## Instruções do exercício
1) Responda com base no texto sobre TV comunitária:
(a) Em que região de Belo Horizonte e em que período foi realizada a TV Sala de Espera?
(b) Com qual autora os entrevistados parecem concordar em relação à ideia de mostrar-se?
(c) Segundo a citação do texto, em que o homo sapiens se transformou?
2) Retome o texto sobre TV comunitária e escreva a continuação a partir do ponto em que ele termina.

## Texto do exercício
□ □ □ □ □
TV COMUNITÁRIA: UMA AÇÃO POLÍTICA DA IMAGEM
Musso Greco
Coordenador/ TV Sala de Espera
A análise das entrevistas de avaliação geral realizadas junto à comunidade à época do
encerramento do projeto de TV comunitária TV Sala de Espera (TV Comunitária realizada na
região nordeste de Belo Horizonte no período de 1993 a 1997) aponta para a importância do
aparecimento no espaço público, que é identificado pelos entrevistados como algo mais
importante que qualquer reconhecimento em suas vidas privadas, no que diz respeito à
possibilidade de reverberação daquilo que lhes é próprio para “os outros” (os vizinhos, os
parentes, as autoridades, etc.). A percepção da ampliação do poder comunicativo quando se
acessa um canal como uma TV comunitária está presente na fala dos entrevistados:
“Eu acho que a TV Beira Linha [uma das realizações do projeto TV Sala de Espera]
alcançou um objetivo muito importante de descobrir pessoas que têm competência e
capacidade para desenvolver trabalhos e que estão escondidas e que não têm acesso a
nada. É preciso mostrar o trabalho destas pessoas no bairro.”
Em relação à idéia de mostrar-se, nossos entrevistados parecem concordar com Hannah
Arendt quando esta afirma que o ato de aparecer é o que constitui a realidade, que “o mundo é
aquilo que surge entre os homens, onde o que cada um traz por nascimento pode se tornar audível
e visível ”. A imagem produzida na TV comunitária é reconhecida como algo que ressignifica o
cotidiano da vida de uma região, dando-lhe o estatuto renovado de algo que passa de fato a
existir:
“(...) Algumas pessoas da comunidade que participaram mais ativamente da TV Beira
Linha têm vontade de vivenciar uma nova realidade: a nossa própria realidade”.
A noção de realidade enunciada aqui parece articulada à necessidade de um mundo
comum onde as coisas podem ser vistas por muitas pessoas. Sendo assim e sabendo, pela
Psicanálise, que a imagem é o que vem para forjar o eu, ou seja, o eu é uma produção imaginária
que desconhece sua condição de imagem e busca estabelecer sua unidade de indivíduo por
identificação às imagens das coisas visíveis - torna-se inevitável relevar a dimensão do poder da
imagem televisiva na constituição da subjetividade. Nessa perspectiva, o mundo outro que é
mostrado na TV se oferece, nesses nossos tempos em que “o homo sapiens virou homo videns”1,
como modelo privilegiado de identificação e pode funcionar como matriz imaginária do princípio
de realidade dos telespectadores.
□ □ □ □ □
Registros de uma fonte de dados
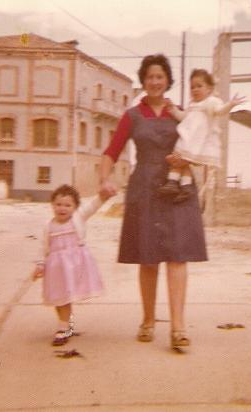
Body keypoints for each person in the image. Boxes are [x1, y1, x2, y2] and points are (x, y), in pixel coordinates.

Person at [98, 54, 208, 349]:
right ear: (143, 81)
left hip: (178, 186)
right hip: (145, 188)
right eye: (150, 77)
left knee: (178, 255)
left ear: (168, 80)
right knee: (148, 257)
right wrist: (104, 179)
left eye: (160, 77)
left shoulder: (183, 113)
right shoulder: (132, 115)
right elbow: (111, 151)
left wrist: (187, 160)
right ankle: (148, 320)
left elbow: (201, 147)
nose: (155, 82)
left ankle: (178, 328)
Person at [32, 184, 107, 346]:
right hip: (57, 269)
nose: (62, 208)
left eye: (67, 205)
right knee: (59, 298)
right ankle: (65, 324)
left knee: (65, 299)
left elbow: (92, 207)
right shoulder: (48, 226)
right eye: (58, 204)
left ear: (75, 207)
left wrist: (102, 196)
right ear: (52, 205)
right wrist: (40, 265)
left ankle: (64, 327)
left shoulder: (77, 218)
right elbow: (43, 247)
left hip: (75, 266)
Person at [157, 68, 245, 202]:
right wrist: (173, 110)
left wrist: (230, 104)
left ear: (209, 89)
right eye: (192, 87)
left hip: (196, 144)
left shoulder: (211, 102)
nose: (195, 90)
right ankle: (185, 186)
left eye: (199, 86)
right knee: (182, 164)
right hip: (187, 141)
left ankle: (172, 182)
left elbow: (220, 111)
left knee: (175, 160)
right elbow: (183, 117)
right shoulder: (192, 105)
□ □ □ □ □
## Respostas por item
1)
(a) Na região nordeste de Belo Horizonte, de 1993 a 1997.
(b) Com Hannah Arendt.
(c) Em homo videns.

2)
A TV Comunitária parte dessa premissa para, antes de tudo, funcionar como um mágico e
reluzente espelho de determinada população, fator de grande interesse para uma possível ação
política de promoção de cidadania, quando este ‘circuito visual’ - ver-se e a seus pares fazendo-se
ver - é parte de um projeto dialógico de construção coletiva de uma imagem pública mais potente.
A experiência do projeto TV Sala de Espera (1993 / 1997) demonstrou os efeitos desse
processo na valorização da auto-imagem dos envolvidos e no incremento da mobilização
comunitária na luta pela melhoria das suas condições de vida. Tais aspectos constituíram o eixo
central da experimentação metodológica do projeto TV Sala de Espera:
“É uma proposta legal, (...), essa questão dessa TV aqui. Além de causar uma
identificação rápida do pessoal do bairro com o programa, é uma oportunidade da gente ter um
lugar em que a gente possa falar o que a gente vive, o que atrapalha, etc. (...), é mais um meio
dela (a comunidade) se expressar”.
“Moramos longe, mas agora estamos ficando mais chiques que o centro. O comentário
aqui é que o último bairro de Belo Horizonte é o nosso. E nós ficamos mais importantes, porque
somos o último, mas temos a nossa televisãozinha particular. E eles, não”.
1
G. Sartori sustenta este argumento na afirmativa de que a TV nos tornou insensíveis ao texto escrito e falado e nos fez
desenvolver um senso de intimidade com pessoas e fatos distantes, que nos leva a responder a pessoas e eventos em
termos predominantemente emocionais e identificatórios.